What about environmental pollution by different businesses and companies? We have the example of the storks in Hovtashen. Generally speaking, what is the approach of the Ministry in such cases?

Look, in the post-Soviet countries the concepts underlying the policies of environmental protection are based on the principle of “polluter pays”, meaning that when a business causes pollution it pays fines for the damage. However, unfortunately the fines for pollution are usually too low and certainly not enough for remediating the loss and damage caused to a given ecosystem. At the moment we are working on developing new legal provisions that will fundamentally change changing the approach towards environmental management thus transition from the concept of “polluter pays” to preventing pollution to begin with. This approach would require upfront measures to ensure that the right mitigation measures are put in place, but in the mid to long term perspective this model is actually more economically beneficial for businesses. In the scope of this undertaking we have already brought forward some new legislative measures. For example, we have enacted stricter provisions for criminal and administrative charges for offence related to illegal logging. We also have introduced legal amendments pertaining to more sustainable operation of hydro-power stations as well as prevention of illegal water wells. This is just the start. In the next few years we foresee introducing up to 250 legislative proposals. While the goal is to produce more rigorous environmental policies, we also aim to ensure that we maximally simplify various administrative procedures.
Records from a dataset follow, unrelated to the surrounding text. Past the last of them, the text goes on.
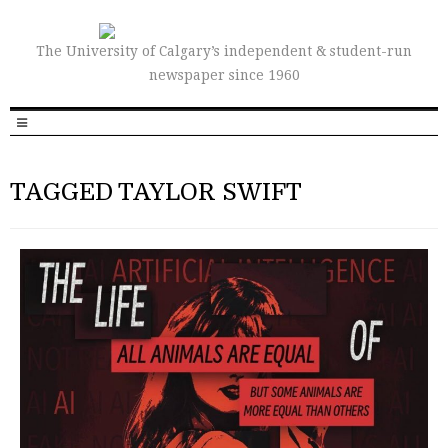
The University of Calgary’s independent & student-run
newspaper since 1960
TAGGED TAYLOR SWIFT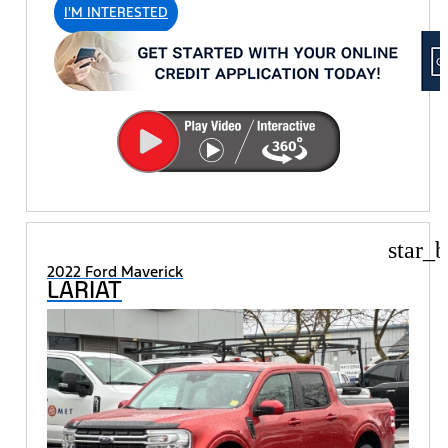
I'M INTERESTED
star_b
2022 Ford Maverick
LARIAT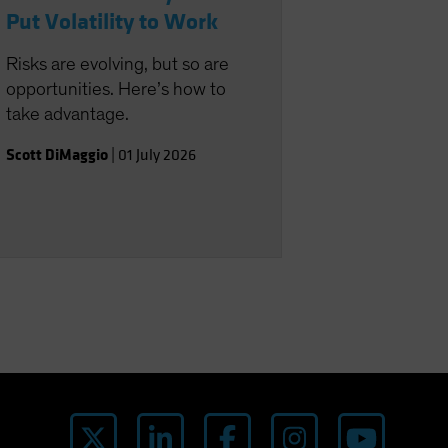
Put Volatility to Work
Risks are evolving, but so are
opportunities. Here’s how to
take advantage.
Scott DiMaggio
|
01 July 2026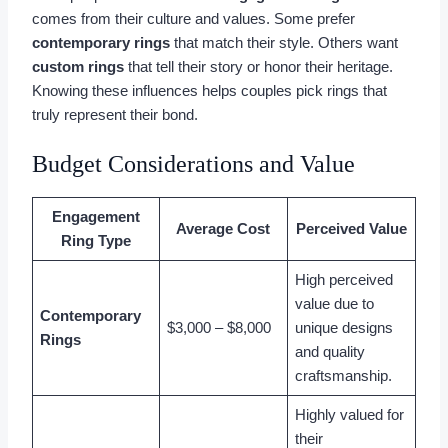
comes from their culture and values. Some prefer
contemporary rings
that match their style. Others want
custom rings
that tell their story or honor their heritage.
Knowing these influences helps couples pick rings that
truly represent their bond.
Budget Considerations and Value
Engagement
Average Cost
Perceived Value
Ring Type
High perceived
value due to
Contemporary
$3,000 – $8,000
unique designs
Rings
and quality
craftsmanship.
Highly valued for
their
Hovtashen storks, victims of the pollution

 

Environment protection has become an important topic for society, especially for youth. Take the example of Greta Thunberg. Do you think that this active involvement of young people has a positive effect on decision-makers?
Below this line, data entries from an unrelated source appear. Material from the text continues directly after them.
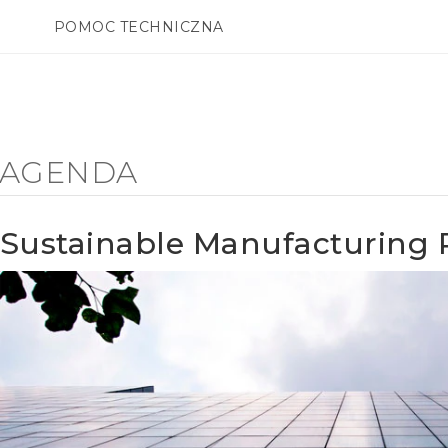
POMOC TECHNICZNA
Urządzenia i akcesoria HTC
SMARTFONY
AKCESORIA
Y AGENDA
Sustainable Manufacturing 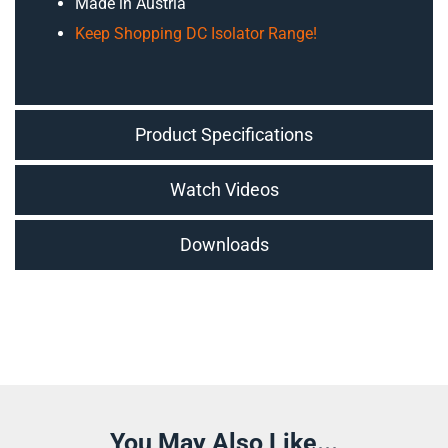
Made in Austria
Keep Shopping DC Isolator Range!
Product Specifications
Watch Videos
Downloads
You May Also Like...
Yes, absolutely, and not just positive, but I also believe that the youth can have a much larger impact by being demanding. Moreover, on different international platforms we always emphasize that youth has the most power to bring significant change. Young generation is becoming increasingly demanding from governments to make real commitments and take action to ensure that they are left with sustainable and thriving planet. Youth today is aware and well informed and always poses poignant questions.

Today, Greta Thunberg is the most vocal proponent of climate action but this young activism is not new. Back in 1992 during the Rio Conference Severn Suzuki, a 12 year old girl shook the world by her poignant speech, raising sharp questions about biodiversity, water management and other environmental issues. This triggered a number of processes and I would attribute it both to Rio as a major undertaking but also to Severn and her passionate speech.

 

So, we can be optimistic about the world and Armenia, in particular?

In case of Armenia, we should be both optimistic and ambitious. For example, now we have a project aiming to double the forest cover of Armenia by 2050, which is a large-scale and very ambitious undertaking, but I believe that despite the imminent challenges we must pursue its implementation. The mechanism I talked about earlier suggests combining the commitments of developed countries taken under the Paris Agreement together with the debt-for-nature swaps. This potentially will streamline the much needed large-scale finance for the measures that need to be undertaken for the increase of the forest cover. This will have lasting and positive impact not only from environmental but also social-economic perspective, as many communities will get involved in large-scale afforestation operations.